Repeat nothing but the lines below running from the one containing "ring pip: (172, 597)" to the one containing "pinky pip: (634, 443)". Keep both end lines.

*** Data provided ***

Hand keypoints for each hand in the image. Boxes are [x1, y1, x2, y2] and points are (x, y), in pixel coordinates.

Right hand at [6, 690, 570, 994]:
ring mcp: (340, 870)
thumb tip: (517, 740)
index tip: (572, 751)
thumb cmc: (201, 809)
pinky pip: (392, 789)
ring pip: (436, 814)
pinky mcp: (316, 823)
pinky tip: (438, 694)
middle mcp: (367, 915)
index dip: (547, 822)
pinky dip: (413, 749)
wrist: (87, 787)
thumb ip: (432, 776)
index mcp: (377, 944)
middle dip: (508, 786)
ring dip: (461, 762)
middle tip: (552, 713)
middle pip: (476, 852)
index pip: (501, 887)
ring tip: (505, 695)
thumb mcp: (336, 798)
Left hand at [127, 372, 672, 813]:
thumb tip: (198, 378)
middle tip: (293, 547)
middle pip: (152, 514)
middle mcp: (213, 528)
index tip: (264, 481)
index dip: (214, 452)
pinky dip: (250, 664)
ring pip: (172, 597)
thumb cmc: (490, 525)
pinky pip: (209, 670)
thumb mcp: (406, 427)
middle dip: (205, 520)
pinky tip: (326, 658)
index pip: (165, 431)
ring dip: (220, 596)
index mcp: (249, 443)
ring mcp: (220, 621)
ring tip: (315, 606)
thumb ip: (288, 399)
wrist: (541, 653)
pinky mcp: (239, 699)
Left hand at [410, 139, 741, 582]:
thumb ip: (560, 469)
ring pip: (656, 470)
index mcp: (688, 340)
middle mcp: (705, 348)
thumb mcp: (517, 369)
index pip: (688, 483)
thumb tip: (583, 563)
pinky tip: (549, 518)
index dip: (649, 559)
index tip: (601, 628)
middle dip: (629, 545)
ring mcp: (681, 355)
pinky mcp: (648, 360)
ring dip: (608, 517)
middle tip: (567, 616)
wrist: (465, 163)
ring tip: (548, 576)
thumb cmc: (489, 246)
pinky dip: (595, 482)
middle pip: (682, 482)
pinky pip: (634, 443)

*** End of Data provided ***
*** Data provided ***

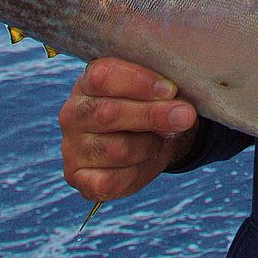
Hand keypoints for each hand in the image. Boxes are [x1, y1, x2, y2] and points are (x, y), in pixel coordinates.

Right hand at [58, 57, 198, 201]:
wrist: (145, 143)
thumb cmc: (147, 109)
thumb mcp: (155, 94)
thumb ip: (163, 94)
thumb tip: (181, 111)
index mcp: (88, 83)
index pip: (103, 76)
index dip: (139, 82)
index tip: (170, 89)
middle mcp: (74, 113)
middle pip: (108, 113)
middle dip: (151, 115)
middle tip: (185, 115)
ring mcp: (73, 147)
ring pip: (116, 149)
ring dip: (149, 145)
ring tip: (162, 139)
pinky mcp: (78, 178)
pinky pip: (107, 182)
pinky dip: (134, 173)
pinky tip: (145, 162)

*** End of Data provided ***
*** Data provided ***

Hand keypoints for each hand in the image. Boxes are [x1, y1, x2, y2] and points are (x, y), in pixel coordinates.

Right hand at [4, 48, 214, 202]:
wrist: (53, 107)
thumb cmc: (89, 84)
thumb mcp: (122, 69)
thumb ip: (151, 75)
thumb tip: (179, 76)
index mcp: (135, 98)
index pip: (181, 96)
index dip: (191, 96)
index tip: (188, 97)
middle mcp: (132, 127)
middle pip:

*** End of Data provided ***

Solution below:
ring pip: (172, 597)
thumb cmc: (490, 525)
pinky pip: (209, 670)
thumb mcp: (406, 427)
middle dip: (205, 520)
pinky tip: (326, 658)
index pip: (165, 431)
ring dip: (220, 596)
index mcp: (249, 443)
ring mcp: (220, 621)
ring tip: (315, 606)
thumb ip: (288, 399)
wrist: (541, 653)
pinky mcp: (239, 699)
Left hand at [410, 139, 741, 582]:
thumb ip: (560, 469)
ring pip: (656, 470)
index mcp: (688, 340)
middle mcp: (705, 348)
thumb mcp: (517, 369)
index pip: (688, 483)
thumb tip: (583, 563)
pinky tip: (549, 518)
index dip: (649, 559)
index tip: (601, 628)
middle dip: (629, 545)
ring mcp: (681, 355)
pinky mcp: (648, 360)
ring dip: (608, 517)
middle tip: (567, 616)
wrist: (465, 163)
ring tip: (548, 576)
thumb cmc: (489, 246)
pinky dip: (595, 482)
middle pip: (682, 482)
pinky pip: (634, 443)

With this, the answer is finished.